Full factorial experiment design using MNIST handwriting dataset
The purpose of this study was to closely examine the influence of hyperparameters on single-layer neural networks with one, two, 64, and 512 nodes to gain an intuition for right-sizing a NN to a problem space.
Check out my repo here
Findings
Beginning with the end. If interested in more details, please review the supporting plots, commentary, and paper below.
The advice to start with simple models and increase complexity is sound. For simple neural networks, the number of weight parameters (nodes) has the largest influence on the predictive power of the model. However, if constrained by computing resources (i.e.
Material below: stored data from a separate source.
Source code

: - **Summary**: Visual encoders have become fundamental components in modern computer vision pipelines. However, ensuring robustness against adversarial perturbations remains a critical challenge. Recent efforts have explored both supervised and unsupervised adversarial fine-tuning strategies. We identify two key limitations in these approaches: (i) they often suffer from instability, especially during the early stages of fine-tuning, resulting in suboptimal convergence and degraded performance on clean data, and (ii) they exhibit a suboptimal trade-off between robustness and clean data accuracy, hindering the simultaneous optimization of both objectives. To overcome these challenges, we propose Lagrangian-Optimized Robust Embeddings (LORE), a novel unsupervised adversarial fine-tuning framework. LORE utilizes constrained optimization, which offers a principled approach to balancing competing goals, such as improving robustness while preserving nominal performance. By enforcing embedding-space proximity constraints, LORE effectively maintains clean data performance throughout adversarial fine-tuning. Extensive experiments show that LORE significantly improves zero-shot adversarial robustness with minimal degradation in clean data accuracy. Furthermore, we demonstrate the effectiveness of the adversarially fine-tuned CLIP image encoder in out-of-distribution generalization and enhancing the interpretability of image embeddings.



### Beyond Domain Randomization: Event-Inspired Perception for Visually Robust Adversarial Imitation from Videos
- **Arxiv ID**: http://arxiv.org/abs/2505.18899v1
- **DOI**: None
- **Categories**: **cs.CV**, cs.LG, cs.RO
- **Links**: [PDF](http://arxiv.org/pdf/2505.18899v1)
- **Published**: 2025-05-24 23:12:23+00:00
ML at the edge) very small models can produce enough predictive power to be useful in some contexts.
With 784 input features (28×28 greyscale), models did not have enough variance to perform extremely well at discriminating classes until 512 nodes were used – scoring 98.3% test accuracy with an Fbeta score of 98.2%.
Surprisingly, with only a single node models performed three or four times better than random chance (10%) on the test dataset – 38% accuracy and 27% Fbeta. Models with two nodes doubled these results with 71% accuracy and 62% Fbeta.
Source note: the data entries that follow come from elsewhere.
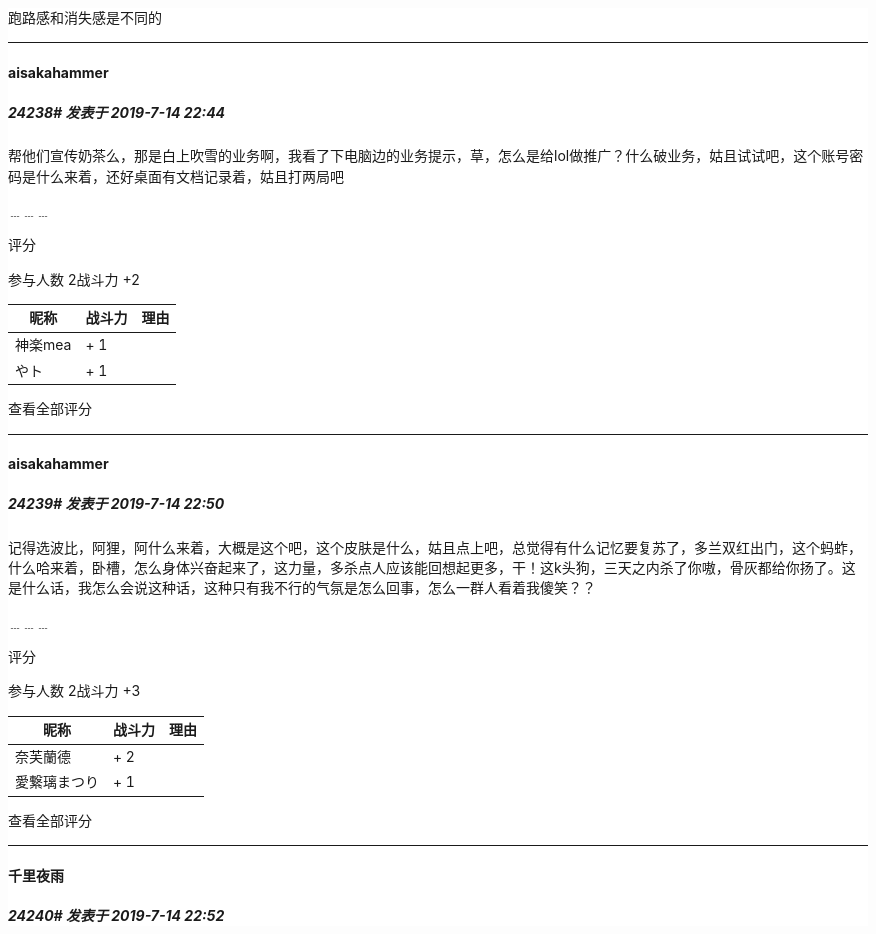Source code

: 
跑路感和消失感是不同的


-----

####  aisakahammer  
##### 24238#       发表于 2019-7-14 22:44


帮他们宣传奶茶么，那是白上吹雪的业务啊，我看了下电脑边的业务提示，草，怎么是给lol做推广？什么破业务，姑且试试吧，这个账号密码是什么来着，还好桌面有文档记录着，姑且打两局吧


﹍﹍﹍

评分


 参与人数 2战斗力 +2

|昵称|战斗力|理由|
|----|---|---|
| 神楽mea| + 1||
| やト| + 1||


查看全部评分


-----

####  aisakahammer  
##### 24239#       发表于 2019-7-14 22:50


记得选波比，阿狸，阿什么来着，大概是这个吧，这个皮肤是什么，姑且点上吧，总觉得有什么记忆要复苏了，多兰双红出门，这个蚂蚱，什么哈来着，卧槽，怎么身体兴奋起来了，这力量，多杀点人应该能回想起更多，干！这k头狗，三天之内杀了你嗷，骨灰都给你扬了。这是什么话，我怎么会说这种话，这种只有我不行的气氛是怎么回事，怎么一群人看着我傻笑？？


﹍﹍﹍

评分


 参与人数 2战斗力 +3

|昵称|战斗力|理由|
|----|---|---|
| 奈芙蘭德| + 2||
| 愛繋璃まつり| + 1||


查看全部评分


-----

####  千里夜雨  
##### 24240#       发表于 2019-7-14 22:52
The use of dimensionality reduction techniques like PCA and Random Forest to map the input to a higher dimensional space to reduce model complexity was the second most influential factor followed by the activation function of the nodes. These factors had mixed results where some levels outperformed others.
My takeaway from this exercise was very simple models can be surprisingly good – maybe even good enough to productionalize depending on the performance needs of the business context. Dimensionality reduction is worth experimenting with to learn if it will provide a performance boost. Finally, there is evidence suggesting to follow the crowd in adopting the more contemporary activation functions like ReLU and SELU with better gradient properties than sigmoid.
Performance metrics
Accuracy and Fbeta (labeled as F1 in plots)
Plots
Surface plots
Top plots indicate that ADAM optimizers (ADAM and NADAM) with 512 nodes result in the highest performance on unseen test data – both accuracy and Fbeta.
Bottom plots highlight a key difference – Fbeta is highest when no dimensionality reduction techniques were used. Depending on the importance of incorrect predictions, this information will drive a modeling decision.
Coefficient summary
We see the contribution (coefficient) of each level to either test accuracy or Fbeta score. Following the surface plots above, the number of nodes produced the greatest effect followed closely by dimensionality reduction.
The final column (Prob>|t|) indicates the findings from the surface plots are statistically significant.
Effect Summary
Main and interaction effects of each factor are ranked by their impact on test accuracy or test Fbeta. We see further agreement with the proceeding plots that the factors identified have a statistically significant influence on test accuracy or Fbeta.
Interestingly we see the Dim Reduction*Hidden Node interaction explored in the bottom surface plot in the Surface Plot section above.